- Excerpted text:
Minor optimization of the LOBPCG solver #1037

abussy · 2024-12-18T16:46:12Z

This PR was also motivated by monitoring memory allocations in the built-in DFTK.timer, and the memory allocated by ortho! X vs Y in particular.

This orthogonalization function has a loop, where potentially large matrix allocations take place at each step. Since these matrices keep the same dimensions, it makes more sense to have a single allocation followed by in-place multiplications.

Additionally, it was noted that quite some time is spent in rayleigh_ritz, in a matrix-matrix multiplication known to result in an Hermitian product. Since matrices are in a non-standard LazyHcat format, no automatic optimization can take place. This PR adds a new function mul_hermi for LazyHcat matrices, which only computes the upper block diagonal, and populates the rest of the function by adding its adjoint. This results in savings of the order of 30%.

mfherbst · 2024-12-19T07:40:44Z

This results in savings of the order of 30%.

Of time to do the Rayleigh-Ritz step ?

mfherbst

Generally very nice, thanks.

In particular mul_hermi is actually quite a bit of code and I wonder if that's really worth it in terms of performance. After all these operations should be way cheaper than a Hamiltonian-vector product, no ?

src/eigen/lobpcg_hyper_impl.jl

abussy · 2024-12-19T10:17:21Z

In particular mul_hermi is actually quite a bit of code and I wonder if that's really worth it in terms of performance. After all these operations should be way cheaper than a Hamiltonian-vector product, no ?

- Exercise aim: Translate this sentence from the LOBPCG thread into Spanish: "Since these matrices keep the same dimensions, it makes more sense to have a single allocation followed by in-place multiplications."

- Material provided:
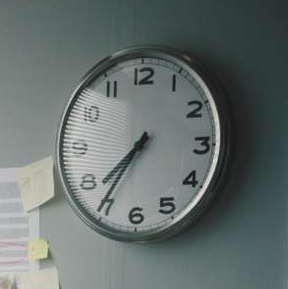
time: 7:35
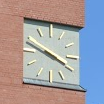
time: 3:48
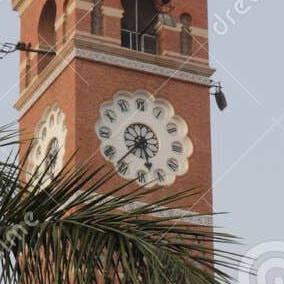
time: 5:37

--

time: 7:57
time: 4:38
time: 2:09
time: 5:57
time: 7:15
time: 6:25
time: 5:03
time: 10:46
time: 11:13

- Solution: Dado que estas matrices mantienen las mismas dimensiones, tiene más sentido hacer una única asignación seguida de multiplicaciones in situ.